The landmark suit challenged the use of at-large elections in various counties around the state in races for the North Carolina General Assembly. Winner says that when she and her colleagues filed the action, “Only four of the 170 members of the NCGA were African-Americans in a state that was about a quarter black in population.”
 
The case, which took years to wind its way through the court system, resulted in the reshaping of voting districts to include some with black majorities, a move that impelled minority voters to focus on minority candidates. As a result, blacks filled public offices across North Carolina—many for the first time. Winner also filed actions concerning the election methods of several county commissions and elections boards.
 
Butterfield says others might get the credit for the Gingles case, but that it was Winner who “did the heavy lifting.
 
“She drafted the legal documents, complaints, lawsuits—did most of the work,” Butterfield says.
 

School Days

Winner divided her law practice largely between two main issues: education and civil rights. In 1992, her election to the North Carolina Senate allowed her to combine her two passions: fairness and knowledge of the law. Winner served six years, during which time she sat on education-related committees, was named majority whip and co-sponsored several education bills.
 
In 1998, Winner became chief legal counsel for the Charlotte-Mecklenburg School system, which was a good fit, according to Chief Operating Officer Maurice “Moe” Green, who was the board of education’s attorney.

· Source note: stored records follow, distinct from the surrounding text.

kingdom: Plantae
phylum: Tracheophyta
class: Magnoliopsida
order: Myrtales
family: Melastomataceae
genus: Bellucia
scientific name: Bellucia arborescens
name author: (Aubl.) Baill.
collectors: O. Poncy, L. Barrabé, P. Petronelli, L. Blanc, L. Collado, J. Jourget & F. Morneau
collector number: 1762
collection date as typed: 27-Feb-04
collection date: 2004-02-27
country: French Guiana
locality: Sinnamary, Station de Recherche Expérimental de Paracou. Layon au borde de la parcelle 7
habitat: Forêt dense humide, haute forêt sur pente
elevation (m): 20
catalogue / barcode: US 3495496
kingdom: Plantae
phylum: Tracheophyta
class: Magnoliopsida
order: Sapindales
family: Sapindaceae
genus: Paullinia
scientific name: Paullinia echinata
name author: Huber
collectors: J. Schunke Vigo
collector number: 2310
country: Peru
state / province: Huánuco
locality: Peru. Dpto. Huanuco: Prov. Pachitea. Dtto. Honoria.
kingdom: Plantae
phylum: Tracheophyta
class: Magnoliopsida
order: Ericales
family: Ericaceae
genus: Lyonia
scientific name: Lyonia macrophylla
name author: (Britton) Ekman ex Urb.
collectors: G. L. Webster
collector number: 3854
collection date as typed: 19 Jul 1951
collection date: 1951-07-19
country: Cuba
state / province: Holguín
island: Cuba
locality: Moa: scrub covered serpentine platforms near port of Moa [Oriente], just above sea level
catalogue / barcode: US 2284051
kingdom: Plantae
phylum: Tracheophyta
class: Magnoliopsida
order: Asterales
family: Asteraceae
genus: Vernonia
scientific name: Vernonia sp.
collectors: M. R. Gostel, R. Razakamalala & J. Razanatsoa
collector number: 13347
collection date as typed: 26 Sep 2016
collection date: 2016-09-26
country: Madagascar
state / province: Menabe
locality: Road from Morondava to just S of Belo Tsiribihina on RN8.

Green says it’s a field of law that encompasses nearly every legal discipline.
 
“Education lawyers really understand people are passionate about their children’s education,” Green says. One of the biggest challenges for school board attorneys, in Green’s opinion, is that “in education, things happen so quickly. Any given day might see any number of issues coming before you.”
 
Winner, he says, stands apart from the rest in her field. “Leslie Winner has done it so well and at such high levels—that’s the way she is,” Green says.
 

Higher Education

In 2000, Winner made the career move to her current position with The University of North Carolina system. In addition to the schools themselves, she also oversees legal issues for the university-administered public television station and its affiliates.
 
Wilson served on Winner’s selection committee. He says there is no one better suited to the job’s demands.
 
“She is extraordinarily well-versed in the law—one of the smartest lawyers I’ve ever known,” Wilson says. “She brings an expertise to any subject.”
 
But, Wilson says, it’s not simply her mastery of the field that makes her a great choice. “I think it’s her ability to be more than ‘just a lawyer,’” he says. “She understands the subtlety of any situation, including personal aspects; how things affect people’s lives are never lost in her analysis.”